Exercise details -> Every line of the entries below that mentions "Ablauf" is to be copied out.

Exercise inputs ->
Start of Block

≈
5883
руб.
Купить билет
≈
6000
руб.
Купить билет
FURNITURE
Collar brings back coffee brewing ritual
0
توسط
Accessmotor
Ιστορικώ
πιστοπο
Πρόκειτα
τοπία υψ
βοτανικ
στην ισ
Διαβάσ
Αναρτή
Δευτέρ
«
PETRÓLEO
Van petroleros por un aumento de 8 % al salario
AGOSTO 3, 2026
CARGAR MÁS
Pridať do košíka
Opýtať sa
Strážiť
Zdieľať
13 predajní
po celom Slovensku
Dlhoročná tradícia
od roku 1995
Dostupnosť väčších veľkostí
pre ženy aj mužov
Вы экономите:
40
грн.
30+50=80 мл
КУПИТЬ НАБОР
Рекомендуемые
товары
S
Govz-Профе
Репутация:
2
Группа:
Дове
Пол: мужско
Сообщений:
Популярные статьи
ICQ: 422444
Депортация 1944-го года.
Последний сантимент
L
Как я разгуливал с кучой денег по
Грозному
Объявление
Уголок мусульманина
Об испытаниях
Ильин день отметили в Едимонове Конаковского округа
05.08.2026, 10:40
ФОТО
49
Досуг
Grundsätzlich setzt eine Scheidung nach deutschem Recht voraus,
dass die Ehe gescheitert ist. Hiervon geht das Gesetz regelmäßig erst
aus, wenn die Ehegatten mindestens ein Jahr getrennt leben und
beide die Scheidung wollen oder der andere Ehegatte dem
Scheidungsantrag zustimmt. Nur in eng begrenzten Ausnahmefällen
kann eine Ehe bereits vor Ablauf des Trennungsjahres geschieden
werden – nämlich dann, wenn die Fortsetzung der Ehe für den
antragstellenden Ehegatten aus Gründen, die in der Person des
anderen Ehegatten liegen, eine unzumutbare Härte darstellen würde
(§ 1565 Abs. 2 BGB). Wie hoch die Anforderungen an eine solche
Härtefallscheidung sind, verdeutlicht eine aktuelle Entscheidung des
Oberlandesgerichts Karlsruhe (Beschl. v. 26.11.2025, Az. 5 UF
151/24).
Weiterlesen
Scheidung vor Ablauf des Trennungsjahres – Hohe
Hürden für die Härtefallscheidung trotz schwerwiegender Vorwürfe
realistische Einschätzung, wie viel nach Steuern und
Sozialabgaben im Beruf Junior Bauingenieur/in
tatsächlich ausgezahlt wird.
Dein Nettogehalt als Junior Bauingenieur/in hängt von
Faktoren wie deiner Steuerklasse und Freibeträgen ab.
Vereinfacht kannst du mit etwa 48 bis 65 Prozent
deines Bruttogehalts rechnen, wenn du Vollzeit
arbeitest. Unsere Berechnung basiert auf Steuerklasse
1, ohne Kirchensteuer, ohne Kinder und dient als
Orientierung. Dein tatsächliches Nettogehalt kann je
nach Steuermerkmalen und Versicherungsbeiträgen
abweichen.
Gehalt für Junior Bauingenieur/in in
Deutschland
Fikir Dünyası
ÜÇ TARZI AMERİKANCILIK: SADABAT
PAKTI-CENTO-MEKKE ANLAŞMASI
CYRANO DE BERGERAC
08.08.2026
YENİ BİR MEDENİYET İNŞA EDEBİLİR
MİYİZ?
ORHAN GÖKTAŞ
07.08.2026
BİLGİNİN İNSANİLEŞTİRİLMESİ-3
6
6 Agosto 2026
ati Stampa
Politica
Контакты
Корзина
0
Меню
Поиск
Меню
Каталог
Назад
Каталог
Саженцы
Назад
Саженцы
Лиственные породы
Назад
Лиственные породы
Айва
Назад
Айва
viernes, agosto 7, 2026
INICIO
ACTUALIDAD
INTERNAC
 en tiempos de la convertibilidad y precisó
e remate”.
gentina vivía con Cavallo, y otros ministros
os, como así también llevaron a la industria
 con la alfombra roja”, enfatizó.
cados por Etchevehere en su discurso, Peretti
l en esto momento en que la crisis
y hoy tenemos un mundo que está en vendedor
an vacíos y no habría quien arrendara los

End of Block

Task solution ->
kann eine Ehe bereits vor Ablauf des Trennungsjahres geschieden
Scheidung vor Ablauf des Trennungsjahres – Hohe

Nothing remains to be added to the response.